━━━━━ Seitentext
# Warum frißt mein Koi alle Pflanzen?



## Siggi (20. März 2011)

Ich habe seit fast 8 Jahren einen Koi.
Seid ca. 2 Jahren halten sich keine Pflanzen im Teich.
Der Koi frißt sie alle an und auf.
Ist das vielleicht ein Mangel in der Ernährung?
Ich werde noch arm babei, aber ich möchte ihn auch nicht raus nehmen.
Kann mir vielleicht hier Jemand helfen?
Gruß Siggi


----------



## Silko-Werner (20. März 2011)

*AW: Warum frißt mein Koi alle Pflanzen?*

Hallo Siggi,
da der Koi ein Karpfen-Fisch ist mache ich Dir nicht viel Hoffnung das Du mit Deinen Pflanzen Erfolg hast.
Koi`s haben Pflanzen zum fressen gern. Die einzige Lösung die ich sehe:  Du grenzt Deine Pflanzzone ab.
Es kann natürlich sein es gibt Pflanzen die Koi`s nicht anrühren.Ich glaube __ Quellmoos ist da ne gute Lösung.
━━━━━━━━━━
━━━━━ Angezeigte Daten
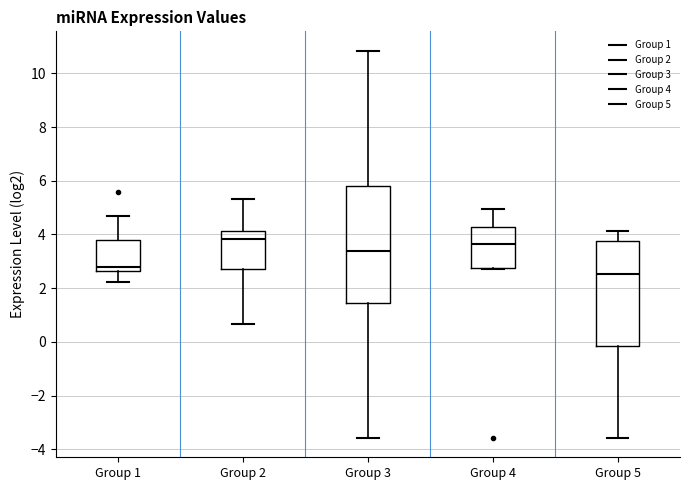

Comparing the boxes themselves (not the whiskers), which one is the tallest?

Group 3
━━━━━━━━━━
Aufgaben:
- a) Liste jede Frage, die im Seitentext vorkommt, einmal auf und schließe dabei die Überschrift ein.
- b) Gib den Abschnitt des Seitentexts wortgetreu wieder, beginnend bei „## Siggi (20.“ und endend bei „hier Jemand helfen?“.
- c) Führe den Seitentext über den Koi, der alle Teichpflanzen frisst, im Anschluss an seinen letzten Satz weiter.
Die Daten sind eigenständiges Material und gehören nicht zum Seitentext.

Antworten je Aufgabe:
- a)
- Warum frißt mein Koi alle Pflanzen?
- Ist das vielleicht ein Mangel in der Ernährung?
- Kann mir vielleicht hier Jemand helfen?

- b)
## Siggi (20. März 2011)

Ich habe seit fast 8 Jahren einen Koi.
Seid ca. 2 Jahren halten sich keine Pflanzen im Teich.
Der Koi frißt sie alle an und auf.
Ist das vielleicht ein Mangel in der Ernährung?
Ich werde noch arm babei, aber ich möchte ihn auch nicht raus nehmen.
Kann mir vielleicht hier Jemand helfen?

- c)
Ansonsten kannst Du Dich vielleicht hier im Forum schlau machen welche das sein könnten bzw. es wissen 
bestimmt ein paar die im Thema unterwegs sind. Würde mich auch brennend interessieren.


----------



## doh (20. März 2011)

*AW: Warum frißt mein Koi alle Pflanzen?*

Hey,
also ich kann dir davon auch ein Lied singen, meiner frisst auch alles auf.
__ Wasserstern und Nadelsimse schmecken ihm wohl am besten.
Was er bei mir nicht anrührt sind __ Quellmoos, Seerosen, __ Lilien, Sumpfdotter, __ Seggen, __ Wasserpest, __ Hornkraut, __ Froschlöffel, wie gesagt der Rest überlebt NIE obwohl ich jedes Jahr denke "Hach diesmal probier ich es nochmal und kaufe wieder welche" 
Was verputzt den deiner so?

__________
Beste Grüße
Marcel


----------



## Dodi (20. März 2011)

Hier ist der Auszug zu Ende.